■ Instructions for the task ■
For the records below, print the lines from the line with "M 2323,894 L" through the line with "1347,195 L 1450,10" exactly as written; include both end lines and exclude the rest.

━━━━━━━━━━━━━━━━━━━━

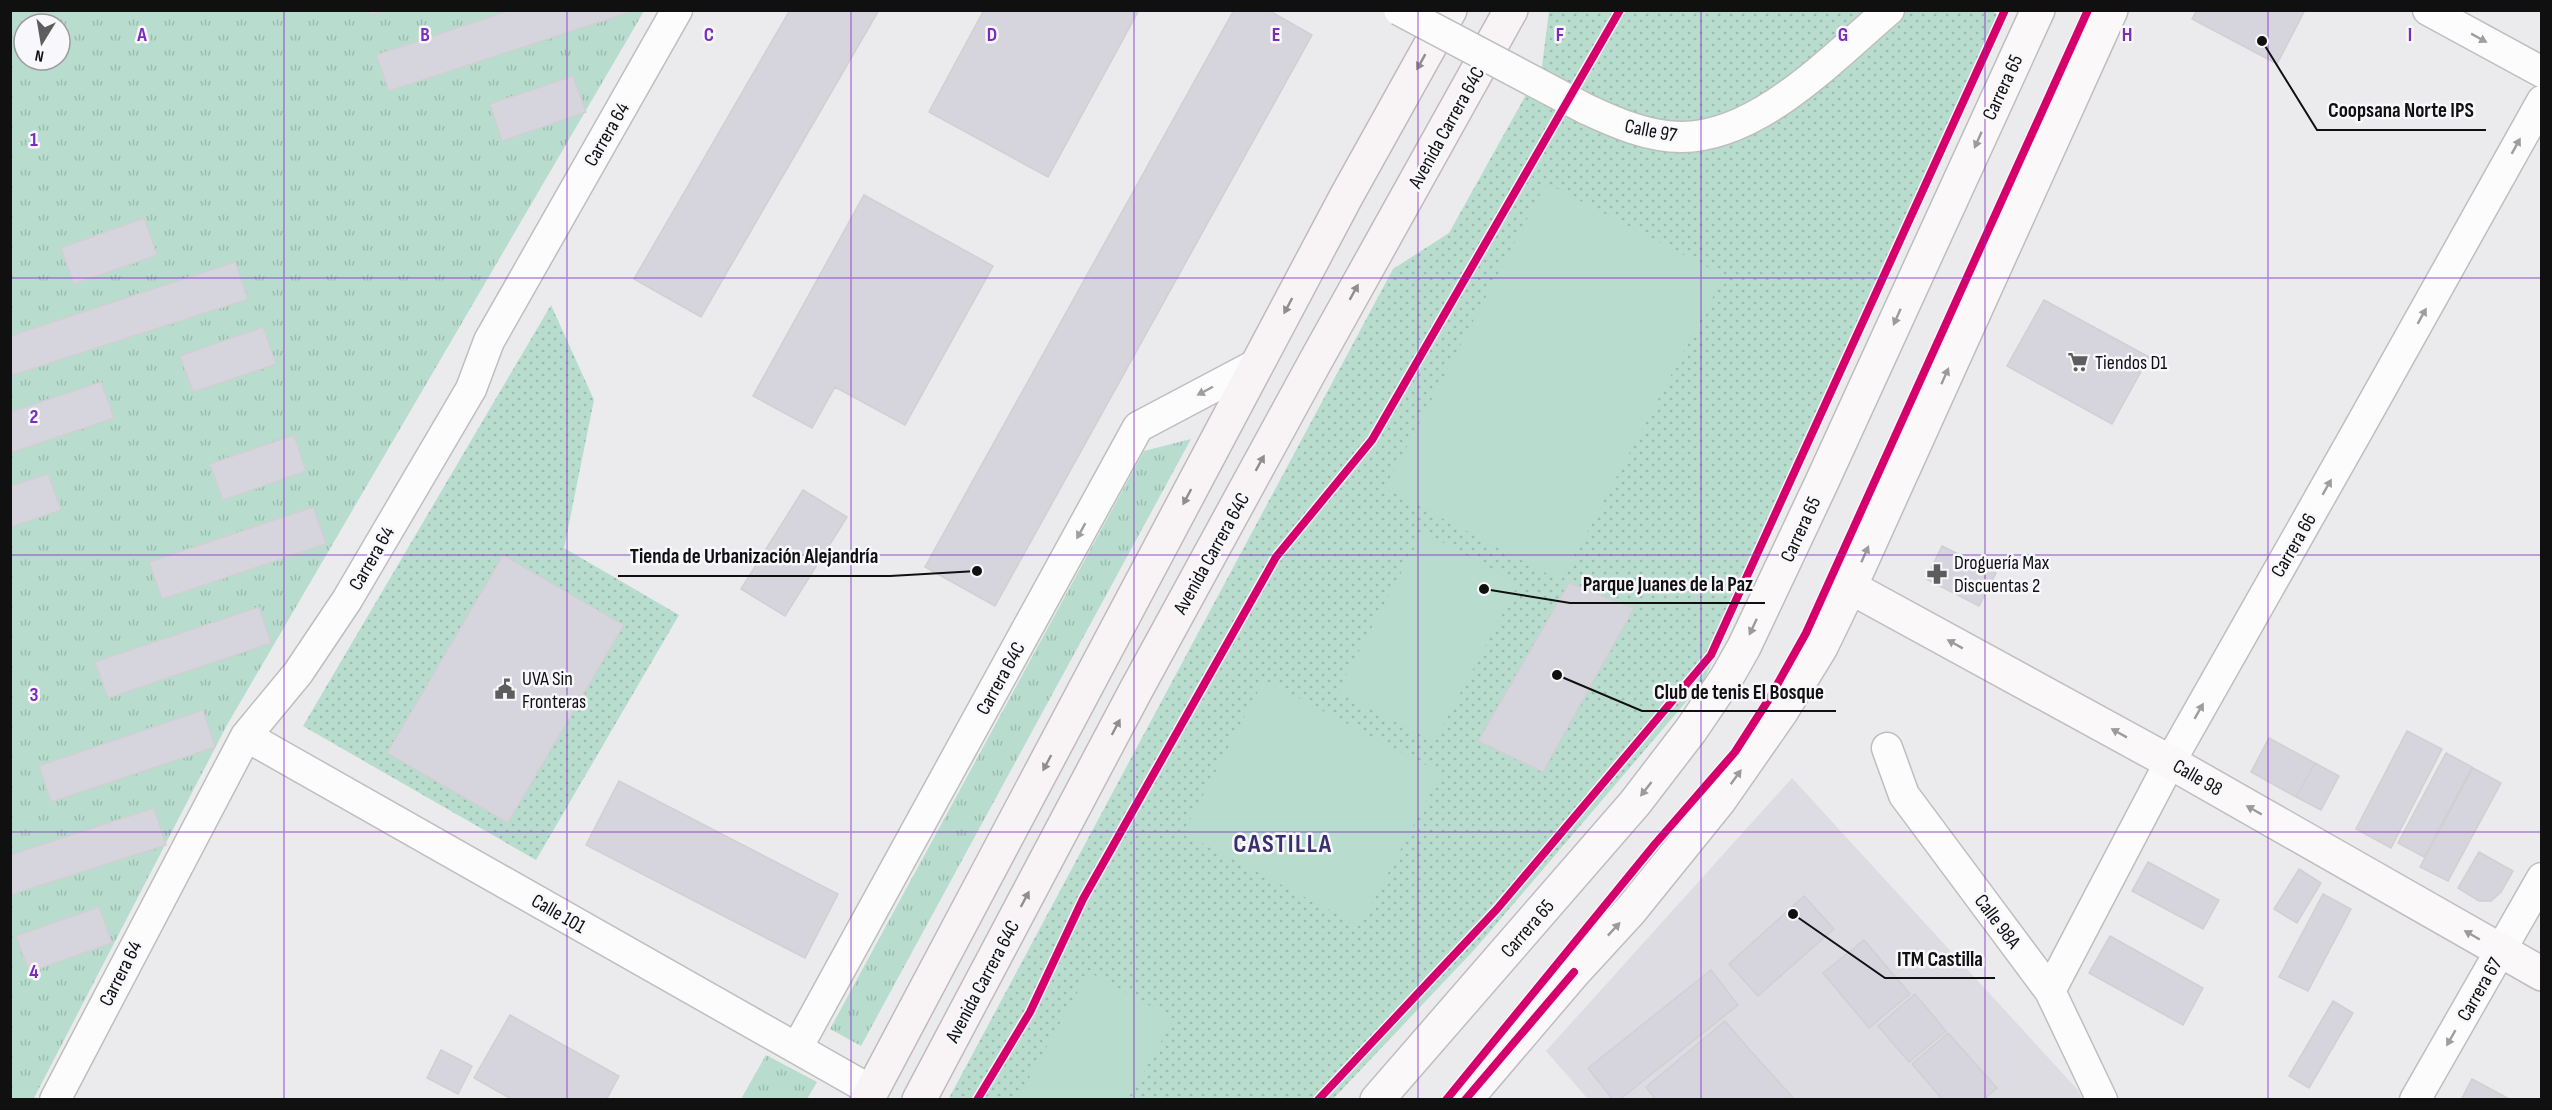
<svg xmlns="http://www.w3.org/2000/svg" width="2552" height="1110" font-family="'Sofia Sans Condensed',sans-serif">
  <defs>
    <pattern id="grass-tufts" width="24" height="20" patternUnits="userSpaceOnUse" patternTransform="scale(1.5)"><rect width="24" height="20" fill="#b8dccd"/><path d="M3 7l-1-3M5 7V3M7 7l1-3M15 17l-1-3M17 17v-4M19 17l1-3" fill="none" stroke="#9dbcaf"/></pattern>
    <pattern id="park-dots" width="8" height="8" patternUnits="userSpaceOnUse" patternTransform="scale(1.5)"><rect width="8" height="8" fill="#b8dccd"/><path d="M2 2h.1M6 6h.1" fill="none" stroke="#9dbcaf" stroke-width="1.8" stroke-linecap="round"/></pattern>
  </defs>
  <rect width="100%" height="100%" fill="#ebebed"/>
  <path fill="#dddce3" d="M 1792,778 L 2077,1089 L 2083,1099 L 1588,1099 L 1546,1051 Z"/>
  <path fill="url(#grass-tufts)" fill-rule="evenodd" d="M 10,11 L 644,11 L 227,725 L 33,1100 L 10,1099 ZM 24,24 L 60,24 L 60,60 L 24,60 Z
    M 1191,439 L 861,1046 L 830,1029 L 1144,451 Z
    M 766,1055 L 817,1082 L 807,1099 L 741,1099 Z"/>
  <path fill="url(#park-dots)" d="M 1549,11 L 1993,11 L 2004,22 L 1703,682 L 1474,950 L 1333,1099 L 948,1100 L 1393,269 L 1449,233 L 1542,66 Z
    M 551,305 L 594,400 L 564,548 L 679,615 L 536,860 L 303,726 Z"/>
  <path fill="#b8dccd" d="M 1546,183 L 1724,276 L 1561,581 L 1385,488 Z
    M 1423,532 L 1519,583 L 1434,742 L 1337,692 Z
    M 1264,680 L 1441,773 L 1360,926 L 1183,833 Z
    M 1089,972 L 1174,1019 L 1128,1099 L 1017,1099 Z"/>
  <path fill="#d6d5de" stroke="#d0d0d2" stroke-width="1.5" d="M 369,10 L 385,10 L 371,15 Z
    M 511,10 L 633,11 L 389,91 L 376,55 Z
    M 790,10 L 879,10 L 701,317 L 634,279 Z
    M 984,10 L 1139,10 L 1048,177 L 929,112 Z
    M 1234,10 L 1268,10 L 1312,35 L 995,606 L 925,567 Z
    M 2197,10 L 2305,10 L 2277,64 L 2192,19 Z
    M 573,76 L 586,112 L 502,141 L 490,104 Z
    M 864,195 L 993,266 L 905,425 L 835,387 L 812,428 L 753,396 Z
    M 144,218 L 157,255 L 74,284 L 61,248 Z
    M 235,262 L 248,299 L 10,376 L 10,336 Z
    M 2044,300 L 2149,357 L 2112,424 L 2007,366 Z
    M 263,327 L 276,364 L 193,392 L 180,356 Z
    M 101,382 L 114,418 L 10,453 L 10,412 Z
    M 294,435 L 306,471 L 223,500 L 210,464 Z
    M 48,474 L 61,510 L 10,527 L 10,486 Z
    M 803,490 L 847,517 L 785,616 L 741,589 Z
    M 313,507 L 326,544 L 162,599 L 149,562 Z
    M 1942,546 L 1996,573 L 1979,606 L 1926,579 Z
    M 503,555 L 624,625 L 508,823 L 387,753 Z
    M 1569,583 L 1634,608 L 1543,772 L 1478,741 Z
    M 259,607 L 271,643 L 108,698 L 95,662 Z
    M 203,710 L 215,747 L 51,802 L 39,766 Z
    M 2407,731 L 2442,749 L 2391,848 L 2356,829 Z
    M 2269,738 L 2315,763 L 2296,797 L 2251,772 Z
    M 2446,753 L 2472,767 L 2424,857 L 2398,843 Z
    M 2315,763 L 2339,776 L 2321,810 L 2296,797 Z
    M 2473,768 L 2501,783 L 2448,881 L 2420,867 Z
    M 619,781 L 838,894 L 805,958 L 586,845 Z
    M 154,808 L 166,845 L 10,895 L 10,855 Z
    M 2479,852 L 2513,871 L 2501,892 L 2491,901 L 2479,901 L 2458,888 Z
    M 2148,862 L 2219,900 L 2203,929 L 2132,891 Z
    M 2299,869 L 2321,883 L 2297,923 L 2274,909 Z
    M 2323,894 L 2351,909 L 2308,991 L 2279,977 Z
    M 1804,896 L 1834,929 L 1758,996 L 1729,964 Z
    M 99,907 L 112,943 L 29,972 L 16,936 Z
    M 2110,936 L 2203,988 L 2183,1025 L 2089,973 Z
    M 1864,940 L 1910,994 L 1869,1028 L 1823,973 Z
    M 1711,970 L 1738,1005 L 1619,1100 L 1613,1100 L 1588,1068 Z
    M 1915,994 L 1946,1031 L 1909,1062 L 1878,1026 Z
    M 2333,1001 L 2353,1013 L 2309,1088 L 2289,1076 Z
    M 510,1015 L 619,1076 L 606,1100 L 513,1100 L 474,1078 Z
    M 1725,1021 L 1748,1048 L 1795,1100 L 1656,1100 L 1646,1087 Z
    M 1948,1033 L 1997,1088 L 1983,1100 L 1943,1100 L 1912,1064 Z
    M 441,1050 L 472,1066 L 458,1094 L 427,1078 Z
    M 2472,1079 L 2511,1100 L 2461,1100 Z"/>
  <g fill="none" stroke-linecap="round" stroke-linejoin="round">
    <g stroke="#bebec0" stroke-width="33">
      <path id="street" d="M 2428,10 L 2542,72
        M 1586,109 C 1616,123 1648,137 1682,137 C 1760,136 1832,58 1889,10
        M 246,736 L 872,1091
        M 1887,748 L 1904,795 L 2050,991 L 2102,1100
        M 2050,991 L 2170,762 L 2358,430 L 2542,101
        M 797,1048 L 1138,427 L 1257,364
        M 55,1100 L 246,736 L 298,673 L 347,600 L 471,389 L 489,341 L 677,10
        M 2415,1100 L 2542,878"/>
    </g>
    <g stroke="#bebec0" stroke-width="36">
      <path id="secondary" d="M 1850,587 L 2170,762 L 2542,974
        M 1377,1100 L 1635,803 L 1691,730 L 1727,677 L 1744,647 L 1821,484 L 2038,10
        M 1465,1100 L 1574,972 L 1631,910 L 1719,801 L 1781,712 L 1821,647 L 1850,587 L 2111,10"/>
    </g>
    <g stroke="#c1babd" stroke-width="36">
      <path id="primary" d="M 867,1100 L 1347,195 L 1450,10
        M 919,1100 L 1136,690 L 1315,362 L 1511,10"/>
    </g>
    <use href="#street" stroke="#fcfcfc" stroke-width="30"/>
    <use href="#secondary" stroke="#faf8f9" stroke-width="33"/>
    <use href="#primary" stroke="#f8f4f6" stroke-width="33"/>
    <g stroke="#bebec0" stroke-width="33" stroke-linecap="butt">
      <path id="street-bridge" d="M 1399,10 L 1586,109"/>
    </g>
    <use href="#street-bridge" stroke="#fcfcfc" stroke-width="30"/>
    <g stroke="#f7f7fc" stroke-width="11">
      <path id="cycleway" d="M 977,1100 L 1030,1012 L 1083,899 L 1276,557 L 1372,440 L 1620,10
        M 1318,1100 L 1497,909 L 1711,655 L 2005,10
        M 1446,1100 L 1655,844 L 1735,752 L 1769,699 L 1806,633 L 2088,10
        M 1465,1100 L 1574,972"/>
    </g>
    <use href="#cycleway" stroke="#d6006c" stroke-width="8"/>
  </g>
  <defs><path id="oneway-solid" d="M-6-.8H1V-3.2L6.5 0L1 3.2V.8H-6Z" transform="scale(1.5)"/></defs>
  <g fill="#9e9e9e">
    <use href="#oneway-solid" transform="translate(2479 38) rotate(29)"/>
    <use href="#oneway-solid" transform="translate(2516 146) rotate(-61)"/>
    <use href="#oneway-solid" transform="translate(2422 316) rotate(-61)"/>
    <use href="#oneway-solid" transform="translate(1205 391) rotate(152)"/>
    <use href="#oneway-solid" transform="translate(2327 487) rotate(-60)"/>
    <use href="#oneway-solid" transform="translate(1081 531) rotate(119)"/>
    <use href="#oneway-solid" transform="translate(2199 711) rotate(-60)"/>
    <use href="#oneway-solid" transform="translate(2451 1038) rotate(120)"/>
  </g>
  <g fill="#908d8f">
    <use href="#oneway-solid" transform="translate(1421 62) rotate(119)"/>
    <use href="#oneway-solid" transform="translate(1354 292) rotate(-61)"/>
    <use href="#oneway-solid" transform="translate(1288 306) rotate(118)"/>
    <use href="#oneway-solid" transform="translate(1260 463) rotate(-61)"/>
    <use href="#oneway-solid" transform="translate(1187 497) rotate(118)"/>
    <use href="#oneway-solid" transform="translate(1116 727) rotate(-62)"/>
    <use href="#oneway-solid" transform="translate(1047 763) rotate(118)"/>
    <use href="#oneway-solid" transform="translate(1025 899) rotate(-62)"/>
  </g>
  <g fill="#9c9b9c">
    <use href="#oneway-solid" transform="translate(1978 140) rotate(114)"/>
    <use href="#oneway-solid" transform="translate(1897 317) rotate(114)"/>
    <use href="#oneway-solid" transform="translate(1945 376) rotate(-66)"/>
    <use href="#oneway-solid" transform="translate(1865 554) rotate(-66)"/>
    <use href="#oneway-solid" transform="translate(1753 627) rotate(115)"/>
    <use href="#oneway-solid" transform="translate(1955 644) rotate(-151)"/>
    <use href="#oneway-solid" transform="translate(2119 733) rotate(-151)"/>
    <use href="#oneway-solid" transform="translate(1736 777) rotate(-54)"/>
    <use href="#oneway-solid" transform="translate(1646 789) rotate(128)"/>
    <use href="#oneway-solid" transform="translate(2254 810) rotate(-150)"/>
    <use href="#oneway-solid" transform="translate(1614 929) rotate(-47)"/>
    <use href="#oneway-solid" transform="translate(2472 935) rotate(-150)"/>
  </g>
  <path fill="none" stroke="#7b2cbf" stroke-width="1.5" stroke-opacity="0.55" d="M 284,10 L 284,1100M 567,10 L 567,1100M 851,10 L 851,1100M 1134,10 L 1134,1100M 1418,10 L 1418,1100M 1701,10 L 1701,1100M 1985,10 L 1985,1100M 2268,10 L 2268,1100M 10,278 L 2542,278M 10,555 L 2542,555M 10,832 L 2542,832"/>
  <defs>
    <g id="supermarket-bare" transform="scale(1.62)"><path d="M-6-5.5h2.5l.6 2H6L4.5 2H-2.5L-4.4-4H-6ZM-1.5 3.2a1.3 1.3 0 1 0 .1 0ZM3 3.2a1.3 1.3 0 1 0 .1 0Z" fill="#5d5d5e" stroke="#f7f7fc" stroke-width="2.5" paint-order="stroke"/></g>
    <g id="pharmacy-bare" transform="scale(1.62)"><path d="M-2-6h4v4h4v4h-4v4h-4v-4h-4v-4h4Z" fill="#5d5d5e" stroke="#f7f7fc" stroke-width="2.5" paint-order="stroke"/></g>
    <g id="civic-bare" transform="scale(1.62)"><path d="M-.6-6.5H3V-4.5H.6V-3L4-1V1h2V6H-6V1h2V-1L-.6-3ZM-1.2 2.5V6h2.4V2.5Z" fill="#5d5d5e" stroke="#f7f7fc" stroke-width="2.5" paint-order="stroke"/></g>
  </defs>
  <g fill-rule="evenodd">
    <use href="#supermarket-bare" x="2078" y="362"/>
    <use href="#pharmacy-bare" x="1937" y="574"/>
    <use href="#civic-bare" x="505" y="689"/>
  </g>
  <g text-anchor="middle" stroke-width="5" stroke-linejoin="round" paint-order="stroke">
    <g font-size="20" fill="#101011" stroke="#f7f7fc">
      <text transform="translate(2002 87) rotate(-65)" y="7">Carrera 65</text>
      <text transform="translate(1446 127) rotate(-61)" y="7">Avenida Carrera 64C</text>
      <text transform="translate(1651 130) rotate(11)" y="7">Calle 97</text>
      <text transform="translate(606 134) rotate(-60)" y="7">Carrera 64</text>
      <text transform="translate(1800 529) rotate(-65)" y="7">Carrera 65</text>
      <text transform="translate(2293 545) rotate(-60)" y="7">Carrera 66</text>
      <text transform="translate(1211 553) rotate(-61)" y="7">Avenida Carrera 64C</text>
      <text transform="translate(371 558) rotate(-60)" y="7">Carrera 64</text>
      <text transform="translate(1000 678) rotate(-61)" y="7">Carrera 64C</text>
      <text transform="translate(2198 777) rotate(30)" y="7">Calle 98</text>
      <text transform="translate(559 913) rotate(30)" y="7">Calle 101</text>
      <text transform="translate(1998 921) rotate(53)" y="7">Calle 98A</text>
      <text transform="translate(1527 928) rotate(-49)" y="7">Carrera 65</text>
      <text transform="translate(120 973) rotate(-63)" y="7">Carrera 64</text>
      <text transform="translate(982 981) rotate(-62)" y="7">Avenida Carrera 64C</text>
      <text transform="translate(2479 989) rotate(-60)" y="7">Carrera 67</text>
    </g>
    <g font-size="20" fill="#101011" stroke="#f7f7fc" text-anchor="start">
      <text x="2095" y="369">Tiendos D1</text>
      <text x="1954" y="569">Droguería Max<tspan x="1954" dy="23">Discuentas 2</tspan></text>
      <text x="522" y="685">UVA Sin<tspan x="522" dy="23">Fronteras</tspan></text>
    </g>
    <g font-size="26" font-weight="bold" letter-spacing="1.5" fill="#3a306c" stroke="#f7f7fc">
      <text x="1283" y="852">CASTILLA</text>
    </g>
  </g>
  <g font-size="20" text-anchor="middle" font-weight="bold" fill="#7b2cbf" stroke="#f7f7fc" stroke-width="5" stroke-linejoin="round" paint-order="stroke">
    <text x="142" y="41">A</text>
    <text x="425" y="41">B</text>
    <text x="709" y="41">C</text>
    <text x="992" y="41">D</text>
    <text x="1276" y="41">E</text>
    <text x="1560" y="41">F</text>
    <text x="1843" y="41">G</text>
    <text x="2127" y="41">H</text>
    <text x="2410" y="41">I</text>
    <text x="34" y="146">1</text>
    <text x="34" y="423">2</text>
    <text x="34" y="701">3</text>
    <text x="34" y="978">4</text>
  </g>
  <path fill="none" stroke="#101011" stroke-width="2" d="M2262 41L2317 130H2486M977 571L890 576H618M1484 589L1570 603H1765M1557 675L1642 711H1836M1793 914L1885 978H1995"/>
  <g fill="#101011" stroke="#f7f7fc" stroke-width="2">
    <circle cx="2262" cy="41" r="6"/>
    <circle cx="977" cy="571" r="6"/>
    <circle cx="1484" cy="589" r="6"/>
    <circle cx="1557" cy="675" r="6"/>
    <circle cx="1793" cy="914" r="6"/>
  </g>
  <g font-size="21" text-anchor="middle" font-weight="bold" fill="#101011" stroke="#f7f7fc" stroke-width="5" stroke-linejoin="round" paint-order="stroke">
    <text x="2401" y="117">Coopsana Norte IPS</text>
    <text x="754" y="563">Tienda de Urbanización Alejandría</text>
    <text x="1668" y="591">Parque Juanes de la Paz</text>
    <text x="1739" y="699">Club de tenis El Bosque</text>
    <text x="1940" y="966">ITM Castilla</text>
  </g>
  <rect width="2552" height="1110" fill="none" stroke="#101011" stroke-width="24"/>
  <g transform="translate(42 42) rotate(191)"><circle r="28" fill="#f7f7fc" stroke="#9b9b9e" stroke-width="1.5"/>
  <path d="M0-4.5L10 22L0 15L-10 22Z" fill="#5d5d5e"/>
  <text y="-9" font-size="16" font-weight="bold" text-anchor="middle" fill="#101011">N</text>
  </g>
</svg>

━━━━━━━━━━━━━━━━━━━━

■ Response area ■
    M 2323,894 L 2351,909 L 2308,991 L 2279,977 Z
    M 1804,896 L 1834,929 L 1758,996 L 1729,964 Z
    M 99,907 L 112,943 L 29,972 L 16,936 Z
    M 2110,936 L 2203,988 L 2183,1025 L 2089,973 Z
    M 1864,940 L 1910,994 L 1869,1028 L 1823,973 Z
    M 1711,970 L 1738,1005 L 1619,1100 L 1613,1100 L 1588,1068 Z
    M 1915,994 L 1946,1031 L 1909,1062 L 1878,1026 Z
    M 2333,1001 L 2353,1013 L 2309,1088 L 2289,1076 Z
    M 510,1015 L 619,1076 L 606,1100 L 513,1100 L 474,1078 Z
    M 1725,1021 L 1748,1048 L 1795,1100 L 1656,1100 L 1646,1087 Z
    M 1948,1033 L 1997,1088 L 1983,1100 L 1943,1100 L 1912,1064 Z
    M 441,1050 L 472,1066 L 458,1094 L 427,1078 Z
    M 2472,1079 L 2511,1100 L 2461,1100 Z"/>
  <g fill="none" stroke-linecap="round" stroke-linejoin="round">
    <g stroke="#bebec0" stroke-width="33">
      <path id="street" d="M 2428,10 L 2542,72
        M 1586,109 C 1616,123 1648,137 1682,137 C 1760,136 1832,58 1889,10
        M 246,736 L 872,1091
        M 1887,748 L 1904,795 L 2050,991 L 2102,1100
        M 2050,991 L 2170,762 L 2358,430 L 2542,101
        M 797,1048 L 1138,427 L 1257,364
        M 55,1100 L 246,736 L 298,673 L 347,600 L 471,389 L 489,341 L 677,10
        M 2415,1100 L 2542,878"/>
    </g>
    <g stroke="#bebec0" stroke-width="36">
      <path id="secondary" d="M 1850,587 L 2170,762 L 2542,974
        M 1377,1100 L 1635,803 L 1691,730 L 1727,677 L 1744,647 L 1821,484 L 2038,10
        M 1465,1100 L 1574,972 L 1631,910 L 1719,801 L 1781,712 L 1821,647 L 1850,587 L 2111,10"/>
    </g>
    <g stroke="#c1babd" stroke-width="36">
      <path id="primary" d="M 867,1100 L 1347,195 L 1450,10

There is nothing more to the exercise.